Please copy the passage of the climate policy text below between "In some sectors" and "for energy efficiency.", inclusive.
──────── SOURCE TEXT
Carbon pricing gives an incentive to invest in new technologies to reduce carbon; indeed, without it, there is little reason to make such investments. But investing in new lower-carbon technologies carries risks. Companies may worry that they will not have a market for their new product if carbon-pricing policy is not maintained into the future. And the knowledge gained from research and development is a public good; companies may under-invest in projects with a big social payoff if they fear they will be unable to capture the full benefits. Thus there are good economic reasons to promote new technology directly.
Public spending on research, development and demonstration has fallen significantly in the last two decades and is now low relative to other industries. There are likely to be high returns to a doubling of investments in this area to around $20 billion per annum globally, to support the development of a diverse portfolio of technologies.
In some sectors - particularly electricity generation, where new technologies can struggle to gain a foothold - policies to support the market for early-stage technologies will be critical. The Review argues that the scale of existing deployment incentives worldwide should increase by two to five times, from the current level of around $34 billion per annum. Such measures will be a powerful motivation for innovation across the private sector to bring forward the range of technologies needed.
<> The removal of barriers to behavioural change is a third essential element, one that is particularly important in encouraging the take-up of opportunities for energy efficiency.
The third element is the removal of barriers to behavioural change. Even where measures to reduce emissions are cost-effective, there may be barriers preventing action. These include a lack of reliable information, transaction costs, and behavioural and organisational inertia. The impact of these barriers can be most clearly seen in the frequent failure to realise the potential for cost-effective energy efficiency measures.
Regulatory measures can play a powerful role in cutting through these complexities, and providing clarity and certainty. Minimum standards for buildings and appliances have proved a cost-effective way to improve performance, where price signals alone may be too muted to have a significant impact.
Information policies, including labelling and the sharing of best practice, can help consumers and businesses make sound decisions, and stimulate competitive markets for low-carbon and high-efficiency goods and services. Financing measures can also help, through overcoming possible constraints to paying the upfront cost of efficiency improvements.
Fostering a shared understanding of the nature of climate change, and its consequences, is critical in shaping behaviour, as well as in underpinning national and international action. Governments can be a catalyst for dialogue through evidence, education, persuasion and discussion. Educating those currently at school about climate change will help to shape and sustain future policy-making, and a broad public and international debate will support today's policy-makers in taking strong action now.
Figures Referenced Above
Figure 3: Illustrative emissions paths to stabilise at 550 ppm CO2e.
This figure shows six illustrative paths to stabilisation at 550 ppm CO2e. The rates of emissions cuts given in the legend are the maximum ten-year average rate of decline of global emissions. The figure shows that delaying emissions cuts (shifting the peak to the right) means that emissions must be reduced more rapidly to achieve the same stabilisation goal. The rate of emissions cuts is also very sensitive to the height of the peak. For example, if emissions peak at 48 billion tonnes of carbon dioxide equivalent (48 GtCO2) rather than 52 GtCO2 in 2020, the rate of cuts is reduced from 2.5% per year to 1.5% per year.
────────────────
──────── INPUT DATA
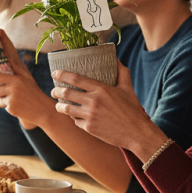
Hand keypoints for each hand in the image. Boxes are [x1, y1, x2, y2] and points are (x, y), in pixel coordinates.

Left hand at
────────────────
-- RESPONSE TO THIS EXERCISE --
In some sectors - particularly electricity generation, where new technologies can struggle to gain a foothold - policies to support the market for early-stage technologies will be critical. The Review argues that the scale of existing deployment incentives worldwide should increase by two to five times, from the current level of around $34 billion per annum. Such measures will be a powerful motivation for innovation across the private sector to bring forward the range of technologies needed.
<> The removal of barriers to behavioural change is a third essential element, one that is particularly important in encouraging the take-up of opportunities for energy efficiency.